Zebah
Zebah, ook geschreven Zeba, Zebach of Zevach, was een koning der Midianieten, die door Gideon werd verslagen en gedood.
Naam. De Hebreeuwse naam is זבח, Zebach. De eigennaam betekent 'slachting'[1], van het werkwoord Zabach, 'slachten'. De naam komt 12x voor in het Oude Testament. Het strongnummer is H2078.

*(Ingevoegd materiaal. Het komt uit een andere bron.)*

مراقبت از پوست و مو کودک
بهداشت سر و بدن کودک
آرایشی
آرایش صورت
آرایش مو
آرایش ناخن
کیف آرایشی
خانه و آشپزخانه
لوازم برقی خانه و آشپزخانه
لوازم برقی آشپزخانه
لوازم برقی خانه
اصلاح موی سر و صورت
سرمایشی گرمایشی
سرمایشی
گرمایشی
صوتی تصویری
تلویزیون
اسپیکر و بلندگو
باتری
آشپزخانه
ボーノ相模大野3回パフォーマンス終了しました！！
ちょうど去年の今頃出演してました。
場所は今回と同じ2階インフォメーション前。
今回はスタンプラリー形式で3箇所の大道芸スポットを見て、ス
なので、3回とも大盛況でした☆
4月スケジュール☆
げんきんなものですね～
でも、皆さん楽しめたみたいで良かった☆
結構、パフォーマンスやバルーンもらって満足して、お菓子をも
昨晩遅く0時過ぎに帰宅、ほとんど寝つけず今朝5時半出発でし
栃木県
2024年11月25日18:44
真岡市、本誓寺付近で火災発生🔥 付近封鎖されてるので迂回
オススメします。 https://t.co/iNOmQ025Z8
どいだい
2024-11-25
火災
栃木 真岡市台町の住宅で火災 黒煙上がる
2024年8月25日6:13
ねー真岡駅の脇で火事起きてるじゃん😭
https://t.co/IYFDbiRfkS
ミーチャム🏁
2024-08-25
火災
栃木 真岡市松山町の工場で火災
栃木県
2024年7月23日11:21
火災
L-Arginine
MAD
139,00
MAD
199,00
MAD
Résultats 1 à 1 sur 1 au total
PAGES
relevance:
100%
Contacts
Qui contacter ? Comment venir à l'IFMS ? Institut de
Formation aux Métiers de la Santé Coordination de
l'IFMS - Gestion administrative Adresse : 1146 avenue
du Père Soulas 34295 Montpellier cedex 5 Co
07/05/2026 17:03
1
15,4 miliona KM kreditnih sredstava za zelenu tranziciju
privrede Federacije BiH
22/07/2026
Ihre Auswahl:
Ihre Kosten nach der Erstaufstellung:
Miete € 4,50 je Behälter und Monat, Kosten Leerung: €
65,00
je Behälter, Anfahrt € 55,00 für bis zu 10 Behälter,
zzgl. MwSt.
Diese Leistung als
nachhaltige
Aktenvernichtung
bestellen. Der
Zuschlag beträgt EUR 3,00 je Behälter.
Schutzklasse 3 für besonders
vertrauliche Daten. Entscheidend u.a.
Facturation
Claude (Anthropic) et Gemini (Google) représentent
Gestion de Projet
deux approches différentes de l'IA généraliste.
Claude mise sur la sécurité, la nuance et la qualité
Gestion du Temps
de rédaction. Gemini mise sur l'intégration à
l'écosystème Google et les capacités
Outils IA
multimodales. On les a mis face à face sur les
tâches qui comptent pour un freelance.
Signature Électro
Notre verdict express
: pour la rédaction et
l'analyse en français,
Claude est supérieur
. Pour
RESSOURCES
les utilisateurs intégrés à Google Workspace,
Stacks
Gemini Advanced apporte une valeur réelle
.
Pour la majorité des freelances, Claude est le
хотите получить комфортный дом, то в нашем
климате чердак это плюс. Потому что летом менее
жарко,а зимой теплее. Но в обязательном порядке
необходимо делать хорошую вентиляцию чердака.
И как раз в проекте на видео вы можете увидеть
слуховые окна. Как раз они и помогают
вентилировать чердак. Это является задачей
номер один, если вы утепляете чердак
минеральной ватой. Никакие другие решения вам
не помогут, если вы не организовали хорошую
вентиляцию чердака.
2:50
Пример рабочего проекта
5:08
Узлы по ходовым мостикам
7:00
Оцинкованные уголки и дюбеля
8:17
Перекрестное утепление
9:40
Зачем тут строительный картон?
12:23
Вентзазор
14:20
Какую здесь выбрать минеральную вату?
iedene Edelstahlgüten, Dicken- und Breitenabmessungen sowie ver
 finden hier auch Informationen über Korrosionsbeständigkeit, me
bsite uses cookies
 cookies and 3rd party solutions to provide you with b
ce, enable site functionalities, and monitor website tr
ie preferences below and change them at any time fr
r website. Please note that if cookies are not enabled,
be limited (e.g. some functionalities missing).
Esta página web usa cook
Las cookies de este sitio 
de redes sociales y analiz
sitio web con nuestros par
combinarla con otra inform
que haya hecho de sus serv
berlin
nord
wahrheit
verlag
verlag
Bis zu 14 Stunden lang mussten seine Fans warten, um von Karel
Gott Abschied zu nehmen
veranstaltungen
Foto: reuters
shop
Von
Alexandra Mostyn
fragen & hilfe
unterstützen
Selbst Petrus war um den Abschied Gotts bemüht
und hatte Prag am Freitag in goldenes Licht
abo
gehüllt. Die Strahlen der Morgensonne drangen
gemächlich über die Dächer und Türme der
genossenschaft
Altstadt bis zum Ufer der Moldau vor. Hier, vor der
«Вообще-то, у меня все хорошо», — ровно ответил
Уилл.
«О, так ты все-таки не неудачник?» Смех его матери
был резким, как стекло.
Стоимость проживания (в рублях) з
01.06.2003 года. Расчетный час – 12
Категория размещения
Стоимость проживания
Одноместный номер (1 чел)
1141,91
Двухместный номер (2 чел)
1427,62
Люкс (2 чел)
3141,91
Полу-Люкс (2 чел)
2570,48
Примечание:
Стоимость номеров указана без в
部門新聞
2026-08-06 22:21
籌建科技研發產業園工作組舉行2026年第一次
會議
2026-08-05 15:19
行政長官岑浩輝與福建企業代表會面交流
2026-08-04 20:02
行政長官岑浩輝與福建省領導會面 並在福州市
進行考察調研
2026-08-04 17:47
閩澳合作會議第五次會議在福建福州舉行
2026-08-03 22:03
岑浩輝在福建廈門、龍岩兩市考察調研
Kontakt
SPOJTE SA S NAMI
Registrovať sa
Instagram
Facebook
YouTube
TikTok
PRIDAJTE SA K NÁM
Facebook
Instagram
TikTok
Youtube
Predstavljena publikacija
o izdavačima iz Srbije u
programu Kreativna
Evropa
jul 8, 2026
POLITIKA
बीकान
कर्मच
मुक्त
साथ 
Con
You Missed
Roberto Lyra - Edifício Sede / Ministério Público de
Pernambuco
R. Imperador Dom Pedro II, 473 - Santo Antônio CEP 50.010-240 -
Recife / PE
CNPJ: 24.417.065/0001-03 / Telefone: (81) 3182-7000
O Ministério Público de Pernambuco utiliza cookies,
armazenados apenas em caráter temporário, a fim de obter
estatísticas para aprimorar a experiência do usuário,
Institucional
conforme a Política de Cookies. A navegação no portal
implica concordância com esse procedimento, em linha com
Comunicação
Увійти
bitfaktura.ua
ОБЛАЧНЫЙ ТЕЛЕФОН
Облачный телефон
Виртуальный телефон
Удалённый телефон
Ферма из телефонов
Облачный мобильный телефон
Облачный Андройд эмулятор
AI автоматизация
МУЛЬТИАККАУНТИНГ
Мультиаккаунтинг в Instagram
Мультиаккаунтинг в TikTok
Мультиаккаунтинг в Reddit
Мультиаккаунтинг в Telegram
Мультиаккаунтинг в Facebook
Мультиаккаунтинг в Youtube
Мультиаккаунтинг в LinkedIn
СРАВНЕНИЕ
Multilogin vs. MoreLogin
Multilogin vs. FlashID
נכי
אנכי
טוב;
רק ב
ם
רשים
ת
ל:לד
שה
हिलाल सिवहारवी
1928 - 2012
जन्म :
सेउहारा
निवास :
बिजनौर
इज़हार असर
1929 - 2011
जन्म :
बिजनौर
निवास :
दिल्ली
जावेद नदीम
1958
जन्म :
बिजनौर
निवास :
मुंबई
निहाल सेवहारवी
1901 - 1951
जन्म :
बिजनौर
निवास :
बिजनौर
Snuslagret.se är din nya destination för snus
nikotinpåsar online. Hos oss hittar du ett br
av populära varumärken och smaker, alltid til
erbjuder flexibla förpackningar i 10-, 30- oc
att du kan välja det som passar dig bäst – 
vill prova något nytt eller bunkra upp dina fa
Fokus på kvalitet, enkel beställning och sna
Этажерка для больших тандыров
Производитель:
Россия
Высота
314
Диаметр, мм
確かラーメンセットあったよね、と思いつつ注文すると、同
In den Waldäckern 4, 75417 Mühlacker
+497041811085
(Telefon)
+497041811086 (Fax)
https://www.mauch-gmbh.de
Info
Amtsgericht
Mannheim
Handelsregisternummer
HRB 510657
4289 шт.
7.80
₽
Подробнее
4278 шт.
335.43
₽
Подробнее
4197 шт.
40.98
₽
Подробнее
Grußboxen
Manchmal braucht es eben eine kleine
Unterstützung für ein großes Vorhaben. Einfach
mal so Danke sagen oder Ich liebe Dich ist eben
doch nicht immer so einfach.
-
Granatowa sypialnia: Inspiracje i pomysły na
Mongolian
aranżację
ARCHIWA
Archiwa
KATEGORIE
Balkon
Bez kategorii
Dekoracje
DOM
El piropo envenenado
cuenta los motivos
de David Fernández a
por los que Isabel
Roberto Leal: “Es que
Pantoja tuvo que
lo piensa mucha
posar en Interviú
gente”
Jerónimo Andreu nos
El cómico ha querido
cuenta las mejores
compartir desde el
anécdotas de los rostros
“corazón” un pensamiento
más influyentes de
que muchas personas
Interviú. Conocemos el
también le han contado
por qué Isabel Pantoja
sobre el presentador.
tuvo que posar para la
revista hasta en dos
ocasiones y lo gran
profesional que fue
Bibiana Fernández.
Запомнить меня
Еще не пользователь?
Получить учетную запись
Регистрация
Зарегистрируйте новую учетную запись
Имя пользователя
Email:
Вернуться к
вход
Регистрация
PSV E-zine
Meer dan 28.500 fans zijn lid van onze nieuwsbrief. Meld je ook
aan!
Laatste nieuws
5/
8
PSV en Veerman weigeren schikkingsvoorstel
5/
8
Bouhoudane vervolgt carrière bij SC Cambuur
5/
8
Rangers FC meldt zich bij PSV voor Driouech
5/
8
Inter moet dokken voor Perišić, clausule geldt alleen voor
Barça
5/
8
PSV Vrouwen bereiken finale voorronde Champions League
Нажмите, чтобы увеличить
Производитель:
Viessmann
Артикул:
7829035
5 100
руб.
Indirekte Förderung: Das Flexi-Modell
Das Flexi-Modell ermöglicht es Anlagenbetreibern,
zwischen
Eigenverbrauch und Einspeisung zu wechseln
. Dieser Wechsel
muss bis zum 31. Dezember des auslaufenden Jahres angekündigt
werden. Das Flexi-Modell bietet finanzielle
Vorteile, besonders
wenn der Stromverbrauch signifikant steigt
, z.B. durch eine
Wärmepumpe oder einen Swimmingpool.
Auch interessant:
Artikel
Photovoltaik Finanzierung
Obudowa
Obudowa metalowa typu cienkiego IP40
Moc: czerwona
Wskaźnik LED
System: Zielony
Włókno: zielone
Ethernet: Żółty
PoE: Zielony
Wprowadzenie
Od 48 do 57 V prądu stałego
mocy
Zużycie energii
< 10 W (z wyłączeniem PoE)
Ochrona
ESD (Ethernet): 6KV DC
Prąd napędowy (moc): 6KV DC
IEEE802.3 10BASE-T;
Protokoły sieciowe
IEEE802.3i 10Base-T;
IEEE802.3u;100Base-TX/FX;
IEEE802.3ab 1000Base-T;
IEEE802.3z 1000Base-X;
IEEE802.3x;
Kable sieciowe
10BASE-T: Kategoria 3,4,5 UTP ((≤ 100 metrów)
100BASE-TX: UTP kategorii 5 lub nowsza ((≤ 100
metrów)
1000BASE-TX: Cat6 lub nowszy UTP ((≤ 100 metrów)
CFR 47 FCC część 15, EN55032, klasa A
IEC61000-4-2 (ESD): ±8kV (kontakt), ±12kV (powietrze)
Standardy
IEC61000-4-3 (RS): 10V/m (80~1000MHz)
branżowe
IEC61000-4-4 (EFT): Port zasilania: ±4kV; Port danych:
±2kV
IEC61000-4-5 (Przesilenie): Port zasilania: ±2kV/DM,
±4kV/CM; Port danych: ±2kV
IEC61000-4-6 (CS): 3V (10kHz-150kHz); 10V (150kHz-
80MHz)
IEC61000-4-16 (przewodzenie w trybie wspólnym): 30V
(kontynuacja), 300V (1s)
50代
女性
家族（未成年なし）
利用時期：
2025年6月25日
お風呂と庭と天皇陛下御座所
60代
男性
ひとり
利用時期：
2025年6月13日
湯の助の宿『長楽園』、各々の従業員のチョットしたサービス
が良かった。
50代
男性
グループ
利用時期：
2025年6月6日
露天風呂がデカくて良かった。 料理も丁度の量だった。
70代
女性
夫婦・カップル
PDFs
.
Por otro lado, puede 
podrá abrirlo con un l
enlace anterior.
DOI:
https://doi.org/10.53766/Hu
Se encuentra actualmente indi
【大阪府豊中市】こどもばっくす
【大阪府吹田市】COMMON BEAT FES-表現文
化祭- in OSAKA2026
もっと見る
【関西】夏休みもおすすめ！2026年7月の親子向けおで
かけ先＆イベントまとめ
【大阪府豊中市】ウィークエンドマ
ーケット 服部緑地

Zebah was een van de twee koningen van Midian die Israël waren binnengevallen. De andere koning heette Zalmuna. Gideon nam na een achtervolging (zie gele lijn op de kaart hieronder) beiden gevangen. Hij liet ze niet in leven, omdat zij vroeger broers van hem hadden gedood op de berg Tabor. Hij doodde de twee vorsten eigenhandig.
Voetnoot
- ↑ S.J. van Ronkel, Woordenboek der eigennamen, naar hunne eerste spelling en oorspronkelijke uitspraak met eene korte beschrijving de personen, landen en plaatsen, in het Oude Testament voorkomende, en voor het grootste gedeelte ook etymologisch behandeld. (Groningen: M. Smit, 1835). Ronkel was hoofdonderwijzer aan een Joodse school en beëdigd vertaler.